May 2023
Dear all,
Welcome to the first DigiRights project newsletter. In the coming months, we will be sending out regular newsletters with brief updates on the project and its outputs.
To kick off this first newsletter is the first in-person project meeting, which took place March 30th–31st, 2023, in Leuven, Belgium, where the project partners were hosted by our colleagues from the KU Leuven. After meeting virtually, this first in-person meeting was a wonderful opportunity to actually get to know each other, both professionally and in a more relaxed social environment. All of our project partner institutions had at least one person in attendance in Leuven, with those unable to meet in-person joining us online. We were also fortunate enough to be joined by members of our Steering Committee, as well as our Policy Officer from the European Commission.
Over a busy but fruitful 1.5 days, the project was given intensive discussion. We began with a reminder of the DigiRights project’s main ambition: to understand what digital applications of the core defence rights—e.g. the rights to interpretation, translation, legal assistance, be present at hearing or trial, etc.—look like. What rights, in other words, can be facilitated or applied digitally?
This was followed by presentations from each of our partners on the current “status quo” for digital rights in each of their respective domestic systems: Italy, Hungary, Germany, Estonia, Croatia, and Belgium. Perhaps unsurprisingly, given the recent COVID-19 pandemic, all jurisdictions have (or at least had, during COVID) the possibility for some form of remote hearing. Beyond this commonality, there is less cohesion between the countries we intend to study with each displaying different degrees of digitalisation in their respective criminal justice processes.

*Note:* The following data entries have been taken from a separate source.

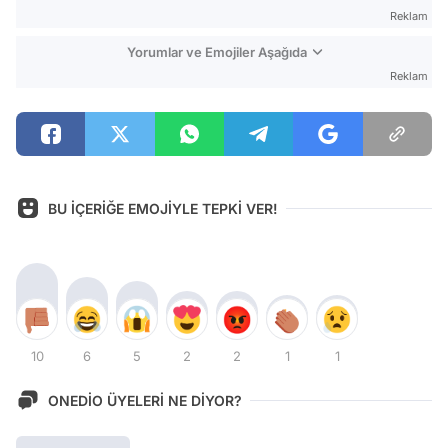
Reklam
Yorumlar ve Emojiler Aşağıda
Reklam
BU İÇERİĞE EMOJİYLE TEPKİ VER!
10
6
5
2
2
1
1
ONEDİO ÜYELERİ NE DİYOR?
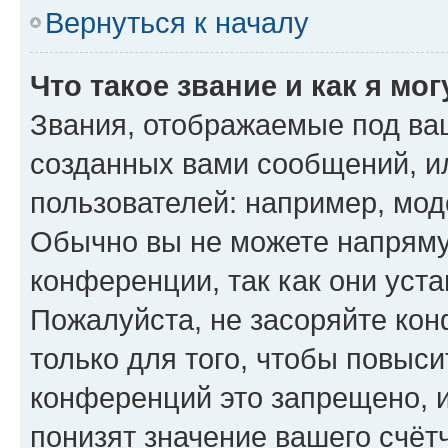
Вернуться к началу
Что такое звание и как я мо
Звания, отображаемые под ва
созданных вами сообщений, 
пользователей: например, мод
Обычно вы не можете напряму
конференции, так как они уст
Пожалуйста, не засоряйте к
только для того, чтобы повыс
конференций это запрещено, 
понизят значение вашего счёт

In the second half of the meeting, we pivoted to discuss the future research goals of the project for the coming months. The main priority here being the empirical country studies, which we hope to begin as soon as possible. The goal of the empirical studies is to interview relevant legal actors (legal practitioners, judges, possibly defendants) to understand how the present digital rights applications work in practice, how successful (and how commonly used) these applications are, by what technical means, and how these digital rights applications are perceived by those who experience or bear witness to them.
To conclude the meeting, our website, https://www.digirights.net, was launched!
We look forward to our next in-person meeting, hosted by our Croatian colleagues in Zagreb, in October this year.